Looking beyond the top three, the current index lists C++, C#, Visual Basic, JavaScript, PHP, R, and Groovy. Compared to this time last year, R and Groovy made the biggest leaps, with the statistical computing language sliding from place 18 in January 2020 to 9 now, and Groovy jumping from 23 to 10. Groovy’s popularity gain might be surprising to some, however the language is used for scripting in CI/CD tool Jenkins, so a continued interest in pipeline automation could have helped the JVM language.

Those more interested in hot languages of the future should keep an eye on dynamic programming language Julia, which is currently gaining followers amongst researchers doing scientific or numerical computing. According to Jansen, a jump from position 47 to 23 in the last 12 months makes it top candidate for an entry into the top 20 of the list and maybe even staying there. Other options include Dart and Rust, though “both of them touched the top 20 already without being able to stay for a longer time”.

An updated Tiobe index is released once a month and is meant to be an indicator of a programming language’s popularity. It is calculated by counting hits for the search query +”<language> programming” in the 25 highest ranked websites of Amazon’s SEO and competitive analysis software Alexa, which are mainly localised Google offerings. This should be taken into consideration when basing strategic decisions on the index, since new releases or especially grave bugs can of course temporarily hoist a language’s position.

To put the Tiobe results into perspective, it’s always worth checking alternative indices such as RedMonk’s programming language rankings or PYPL, the PopularitY of Programming Language index.
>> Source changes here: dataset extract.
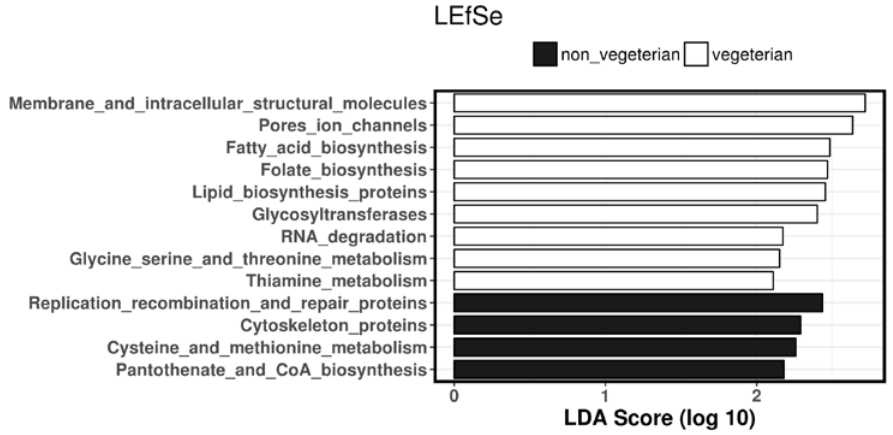
Figure 4. Predicted biosynthesis function analyses.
The latter is calculated by “by analyzing how often language tutorials are searched on Google,” and was just updated as well.
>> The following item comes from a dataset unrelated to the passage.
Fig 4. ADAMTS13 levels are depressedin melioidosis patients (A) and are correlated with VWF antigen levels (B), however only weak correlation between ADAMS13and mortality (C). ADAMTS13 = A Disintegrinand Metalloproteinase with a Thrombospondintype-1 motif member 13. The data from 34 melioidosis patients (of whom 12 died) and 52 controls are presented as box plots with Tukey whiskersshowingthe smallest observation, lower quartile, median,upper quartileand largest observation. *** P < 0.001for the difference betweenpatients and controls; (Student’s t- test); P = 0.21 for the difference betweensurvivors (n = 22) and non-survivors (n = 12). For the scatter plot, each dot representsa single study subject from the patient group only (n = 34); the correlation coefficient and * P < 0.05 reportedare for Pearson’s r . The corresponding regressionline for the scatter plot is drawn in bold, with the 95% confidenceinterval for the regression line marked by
Currently PYPL sees Python as the world’s most popular language, noting that interest grew by 1.2 per cent since January 2020. It is also the language that could attract most interest in the last 5 years (18.5%) while Java seems to have lost the most in that time span (-8.5%). 

Like Tiobe, PYPL saw growing interest in C/C++, Julia, and Rust in 2020, though Ada and Lua gained quite a bit as well. Groovy, however, seems to be on the decline there, having lost a share of 0.1% when compared to last January. The current PYPL Top 10 sees Python followed by Java, JavaScript, C#, C/C++, PHP, R, Objective-C, Swift, and TypeScript.